Не участвовал в общем веселье только бедолага Кучер. Понуро сидя на корточках у стены, бросал на меня колючие взгляды исподлобья и бесшумно шевелил серыми губами. Грязно матерился, по ходу. Не понимал, дурашка, от чего я его только что благородно спас, чуть сам не нарвавшись на крупные неприятности. Конечно, при бунте на сторону «смотрящего» автоматом встала бы вся моя старшая семья и как минимум половина средней, но исход вряд ли бы вышел благополучным. Животно-тупая «пехота» многократно превосходила нас числом. Хотя конечный результат поножовщины еще бабушка надвое сказала. Нервов и ожесточенного звериного упорства у нас, ручаюсь, намного поболе будет. Мы же не заурядные «бытовики», а серьезные профи. Заточенным супинатором владеем не хуже, чем когда-то граф Ла Моль шпагой. Кстати, «Королева Марго» – одна из самых любимых моих детских книжек. Жаль беднягу Ла Моля буквально до слез. Да и верного его приятеля тоже. Настоящие были бродяги по жизни. Восхищаюсь.

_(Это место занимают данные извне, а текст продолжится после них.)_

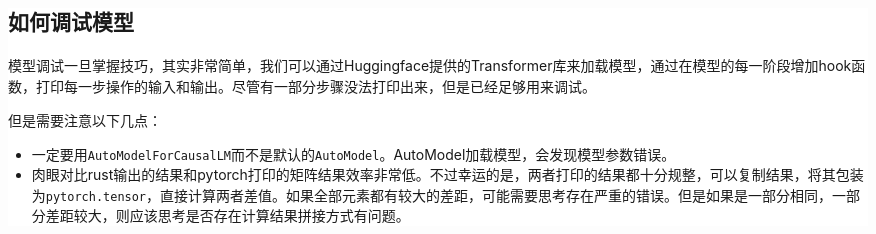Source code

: </div>

## 如何调试模型

模型调试一旦掌握技巧，其实非常简单，我们可以通过Huggingface提供的Transformer库来加载模型，通过在模型的每一阶段增加hook函数，打印每一步操作的输入和输出。尽管有一部分步骤没法打印出来，但是已经足够用来调试。

但是需要注意以下几点：
- 一定要用`AutoModelForCausalLM`而不是默认的`AutoModel`。AutoModel加载模型，会发现模型参数错误。
- 肉眼对比rust输出的结果和pytorch打印的矩阵结果效率非常低。不过幸运的是，两者打印的结果都十分规整，可以复制结果，将其包装为`pytorch.tensor`，直接计算两者差值。如果全部元素都有较大的差距，可能需要思考存在严重的错误。但是如果是一部分相同，一部分差距较大，则应该思考是否存在计算结果拼接方式有问题。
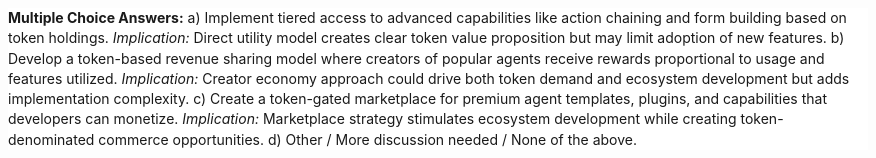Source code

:   **Multiple Choice Answers:**
    a) Implement tiered access to advanced capabilities like action chaining and form building based on token holdings.
        *Implication:* Direct utility model creates clear token value proposition but may limit adoption of new features.
    b) Develop a token-based revenue sharing model where creators of popular agents receive rewards proportional to usage and features utilized.
        *Implication:* Creator economy approach could drive both token demand and ecosystem development but adds implementation complexity.
    c) Create a token-gated marketplace for premium agent templates, plugins, and capabilities that developers can monetize.
        *Implication:* Marketplace strategy stimulates ecosystem development while creating token-denominated commerce opportunities.
    d) Other / More discussion needed / None of the above.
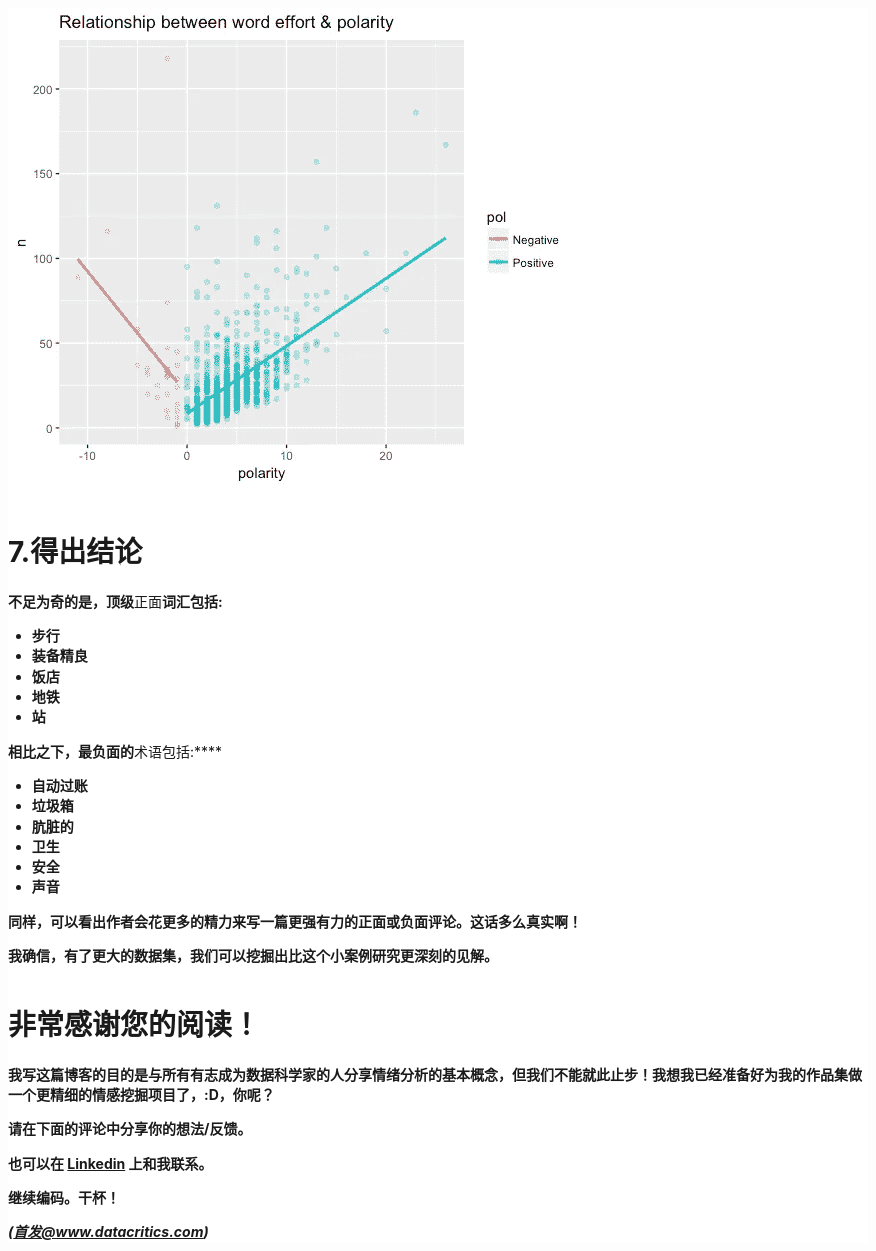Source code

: **![](img/5503065929c4c58cbfad9c5dde52321c.png)**

# **7.得出结论**

**不足为奇的是，顶级**正面**词汇包括:**

*   **步行**
*   **装备精良**
*   **饭店**
*   **地铁**
*   **站**

**相比之下，最负面的**术语包括:****

*   **自动过账**
*   **垃圾箱**
*   **肮脏的**
*   **卫生**
*   **安全**
*   **声音**

**同样，可以看出作者会花更多的精力来写一篇更强有力的正面或负面评论。这话多么真实啊！**

**我确信，有了更大的数据集，我们可以挖掘出比这个小案例研究更深刻的见解。**

# **非常感谢您的阅读！**

**我写这篇博客的目的是与所有有志成为数据科学家的人分享情绪分析的基本概念，但我们不能就此止步！我想我已经准备好为我的作品集做一个更精细的情感挖掘项目了，:D，你呢？**

**请在下面的评论中分享你的想法/反馈。**

**也可以在 [Linkedin](https://www.linkedin.com/in/gupta-sakshi/) 上和我联系。**

**继续编码。干杯！**

***(首发@www.datacritics.com)***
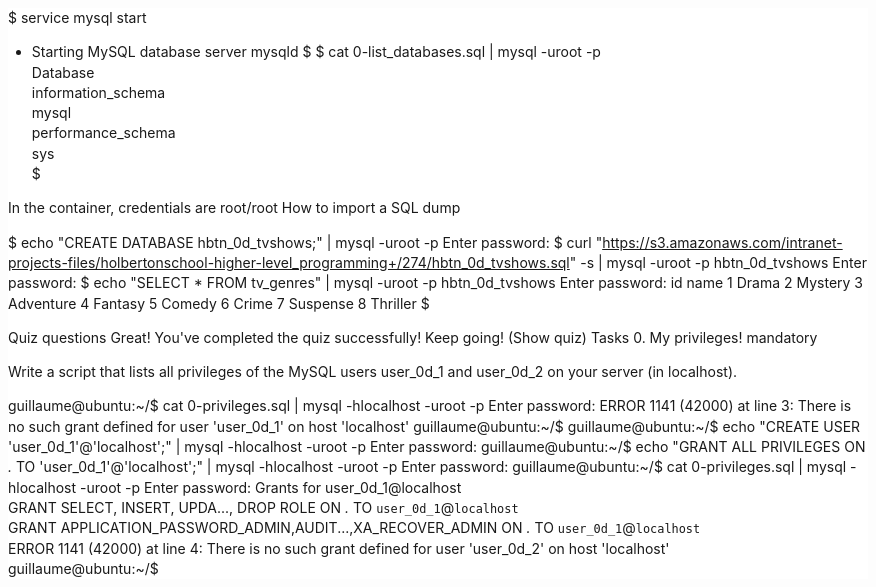 $ service mysql start                                                   
 * Starting MySQL database server mysqld 
$
$ cat 0-list_databases.sql | mysql -uroot -p                               
Database                                                                                   
information_schema                                                                         
mysql                                                                                      
performance_schema                                                                         
sys                      
$

In the container, credentials are root/root
How to import a SQL dump

$ echo "CREATE DATABASE hbtn_0d_tvshows;" | mysql -uroot -p
Enter password: 
$ curl "https://s3.amazonaws.com/intranet-projects-files/holbertonschool-higher-level_programming+/274/hbtn_0d_tvshows.sql" -s | mysql -uroot -p hbtn_0d_tvshows
Enter password: 
$ echo "SELECT * FROM tv_genres" | mysql -uroot -p hbtn_0d_tvshows
Enter password: 
id  name
1   Drama
2   Mystery
3   Adventure
4   Fantasy
5   Comedy
6   Crime
7   Suspense
8   Thriller
$

Quiz questions
Great! You've completed the quiz successfully! Keep going! (Show quiz)
Tasks
0. My privileges!
mandatory

Write a script that lists all privileges of the MySQL users user_0d_1 and user_0d_2 on your server (in localhost).

guillaume@ubuntu:~/$ cat 0-privileges.sql | mysql -hlocalhost -uroot -p
Enter password: 
ERROR 1141 (42000) at line 3: There is no such grant defined for user 'user_0d_1' on host 'localhost'
guillaume@ubuntu:~/$ 
guillaume@ubuntu:~/$ echo "CREATE USER 'user_0d_1'@'localhost';" |  mysql -hlocalhost -uroot -p
Enter password: 
guillaume@ubuntu:~/$ echo "GRANT ALL PRIVILEGES ON *.* TO 'user_0d_1'@'localhost';" |  mysql -hlocalhost -uroot -p
Enter password: 
guillaume@ubuntu:~/$ cat 0-privileges.sql | mysql -hlocalhost -uroot -p
Enter password: 
Grants for user_0d_1@localhost                                                                                                
GRANT SELECT, INSERT, UPDA..., DROP ROLE ON *.* TO `user_0d_1`@`localhost`                                                                                                                             
GRANT APPLICATION_PASSWORD_ADMIN,AUDIT...,XA_RECOVER_ADMIN ON *.* TO `user_0d_1`@`localhost`                                        
ERROR 1141 (42000) at line 4: There is no such grant defined for user 'user_0d_2' on host 'localhost'              
guillaume@ubuntu:~/$ 
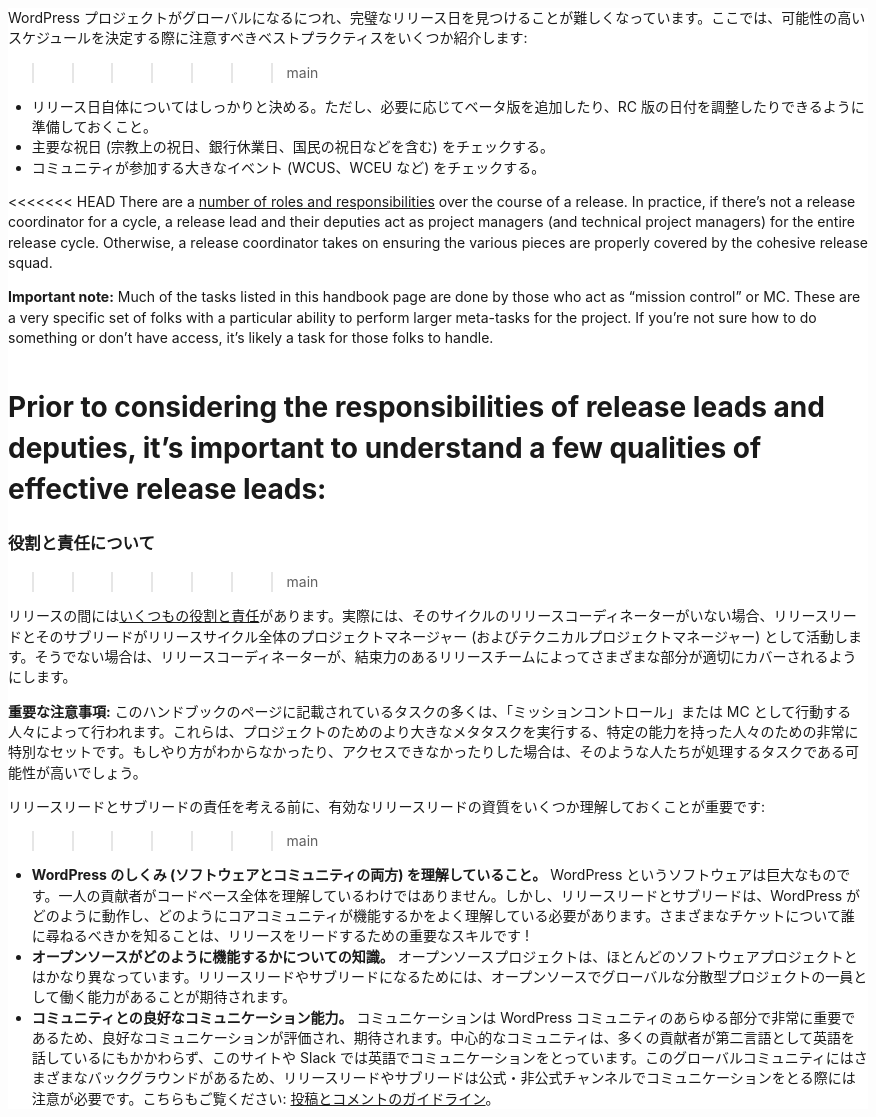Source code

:

WordPress プロジェクトがグローバルになるにつれ、完璧なリリース日を見つけることが難しくなっています。ここでは、可能性の高いスケジュールを決定する際に注意すべきベストプラクティスをいくつか紹介します:


>>>>>>> main

* リリース日自体についてはしっかりと決める。ただし、必要に応じてベータ版を追加したり、RC 版の日付を調整したりできるように準備しておくこと。
* 主要な祝日 (宗教上の祝日、銀行休業日、国民の祝日などを含む) をチェックする。
* コミュニティが参加する大きなイベント (WCUS、WCEU など) をチェックする。



<<<<<<< HEAD
There are a [number of roles and responsibilities](https://make.wordpress.org/core/handbook/about/release-cycle/wordpress-release-team-and-focus-leads/) over the course of a release. In practice, if there’s not a release coordinator for a cycle, a release lead and their deputies act as project managers (and technical project managers) for the entire release cycle. Otherwise, a release coordinator takes on ensuring the various pieces are properly covered by the cohesive release squad.

**Important note:** Much of the tasks listed in this handbook page are done by those who act as “mission control” or MC. These are a very specific set of folks with a particular ability to perform larger meta\-tasks for the project. If you’re not sure how to do something or don’t have access, it’s likely a task for those folks to handle. 

Prior to considering the responsibilities of release leads and deputies, it’s important to understand a few qualities of effective release leads:
=======
### 役割と責任について


>>>>>>> main

リリースの間には[いくつもの役割と責任](https://ja.wordpress.org/team/handbook/core/about/release-cycle/wordpress-release-team-and-focus-leads/)があります。実際には、そのサイクルのリリースコーディネーターがいない場合、リリースリードとそのサブリードがリリースサイクル全体のプロジェクトマネージャー (およびテクニカルプロジェクトマネージャー) として活動します。そうでない場合は、リリースコーディネーターが、結束力のあるリリースチームによってさまざまな部分が適切にカバーされるようにします。



**重要な注意事項:** このハンドブックのページに記載されているタスクの多くは、「ミッションコントロール」または MC として行動する人々によって行われます。これらは、プロジェクトのためのより大きなメタタスクを実行する、特定の能力を持った人々のための非常に特別なセットです。もしやり方がわからなかったり、アクセスできなかったりした場合は、そのような人たちが処理するタスクである可能性が高いでしょう。



リリースリードとサブリードの責任を考える前に、有効なリリースリードの資質をいくつか理解しておくことが重要です:


>>>>>>> main

* **WordPress のしくみ (ソフトウェアとコミュニティの両方) を理解していること。** WordPress というソフトウェアは巨大なものです。一人の貢献者がコードベース全体を理解しているわけではありません。しかし、リリースリードとサブリードは、WordPress がどのように動作し、どのようにコアコミュニティが機能するかをよく理解している必要があります。さまざまなチケットについて誰に尋ねるべきかを知ることは、リリースをリードするための重要なスキルです !
* **オープンソースがどのように機能するかについての知識。** オープンソースプロジェクトは、ほとんどのソフトウェアプロジェクトとはかなり異なっています。リリースリードやサブリードになるためには、オープンソースでグローバルな分散型プロジェクトの一員として働く能力があることが期待されます。
* **コミュニティとの良好なコミュニケーション能力。** コミュニケーションは WordPress コミュニティのあらゆる部分で非常に重要であるため、良好なコミュニケーションが評価され、期待されます。中心的なコミュニティは、多くの貢献者が第二言語として英語を話しているにもかかわらず、このサイトや Slack では英語でコミュニケーションをとっています。このグローバルコミュニティにはさまざまなバックグラウンドがあるため、リリースリードやサブリードは公式・非公式チャンネルでコミュニケーションをとる際には注意が必要です。こちらもご覧ください: [投稿とコメントのガイドライン](https://ja.wordpress.org/team/handbook/core/best-practices/post-comment-guidelines/)。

Ко времени ужина никто в камере уже не спал. Примитивные мужики буквально изнывали от нетерпения в ожидании обещанного грубо-пошлого представления. Их, конечно, можно понять – телевизоры в следственном изоляторе тогда не были еще разрешены. А человеческое быдло постоянно ведь ощущает неуемное желание не только в хлебе насущном, но и в вульгарных зрелищах. Так повелось еще со времен Древнего Рима, насколько помнится из школьной программы по истории.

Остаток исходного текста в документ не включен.